Ciencia y creencia. La promesa de la serpiente es un libro editado con detalle, con una traducción en general correcta. Más que reescribir la historia entre el Génesis y la revelación, es una sucesión de ensayos cuyos textos se extraen, de forma parecida a los sermones, de los versos bíblicos: un instructivo divertimento más que un ensayo científico. En todo caso nos gustaría que su autor se hubiera plegado menos a la conveniencia de establecer lazos artificiales entre la Biblia y la ciencia, lazos que chirrían francamente en un ateo militante. Pero es siempre agradecido poder comparar pasadas visiones del mundo con los conocimientos actuales del origen de la vida y del universo. Recordando las resonantes primeras palabras del Viejo Testamento que dicen «En el principio…», Steve Jones nos lleva de la mano, en un recorrido a través del tiempo y del espacio, desde los primeros momentos del Big Bang hasta la emergencia del Homo Sapiens unos trece mil millones de años después. Pocos mejores que él para ese empeño.

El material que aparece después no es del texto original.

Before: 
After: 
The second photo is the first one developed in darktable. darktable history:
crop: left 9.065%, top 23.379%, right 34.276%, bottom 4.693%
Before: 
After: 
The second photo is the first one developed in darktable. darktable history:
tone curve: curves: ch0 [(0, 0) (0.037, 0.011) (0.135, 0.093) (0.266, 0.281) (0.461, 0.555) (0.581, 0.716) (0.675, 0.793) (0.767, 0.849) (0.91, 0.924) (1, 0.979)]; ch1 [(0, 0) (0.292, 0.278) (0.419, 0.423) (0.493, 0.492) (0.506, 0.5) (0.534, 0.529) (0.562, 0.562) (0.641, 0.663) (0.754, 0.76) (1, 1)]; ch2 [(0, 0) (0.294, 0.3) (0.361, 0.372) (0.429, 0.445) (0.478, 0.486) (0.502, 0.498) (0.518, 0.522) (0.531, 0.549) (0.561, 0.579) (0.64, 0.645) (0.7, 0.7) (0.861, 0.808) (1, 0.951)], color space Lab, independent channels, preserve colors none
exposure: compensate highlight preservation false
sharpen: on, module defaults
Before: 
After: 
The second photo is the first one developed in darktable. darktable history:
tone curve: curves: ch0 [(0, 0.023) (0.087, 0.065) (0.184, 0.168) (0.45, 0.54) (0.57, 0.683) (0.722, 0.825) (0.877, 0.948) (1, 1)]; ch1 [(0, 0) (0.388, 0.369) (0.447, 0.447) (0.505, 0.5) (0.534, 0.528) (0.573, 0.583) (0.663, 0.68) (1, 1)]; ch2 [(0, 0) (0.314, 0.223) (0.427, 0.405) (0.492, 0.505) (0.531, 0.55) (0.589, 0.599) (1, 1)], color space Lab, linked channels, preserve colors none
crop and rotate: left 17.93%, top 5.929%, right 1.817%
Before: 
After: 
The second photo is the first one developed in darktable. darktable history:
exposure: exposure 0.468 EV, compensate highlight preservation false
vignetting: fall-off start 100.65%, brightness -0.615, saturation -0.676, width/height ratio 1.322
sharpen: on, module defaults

Haciendo gala de su elegante ironía, nos recordará al final que «la humanidad vive en un sistema solar menor en el borde de una galaxia suburbana» y que las grandes preguntas de la física sobre el origen del cosmos aún se le resisten. El hombre es una criatura que, al contrario de Dios, “«aún comprende muy poco de su lugar en la naturaleza». Pero, a pesar de todo, «los científicos han conseguido conocimientos del mundo físico mucho más fiables que los de las Escrituras. La ciencia, en su corta vida, ha conseguido sobrevivir a sus promesas». La serpiente va, pues, de capa caída.

María Teresa Giménez Barbat es antropóloga, escritora y editora de Cultura 3.0. La Tercera Cultura. Es autora de Polvo de estrellas (Barcelona, Kairós, 2003), Diari d’una escéptica (Barcelona, Tentadero, 2007) y Citileaks. Los españolistas de la plaza real (Málaga, Sepha, 2012).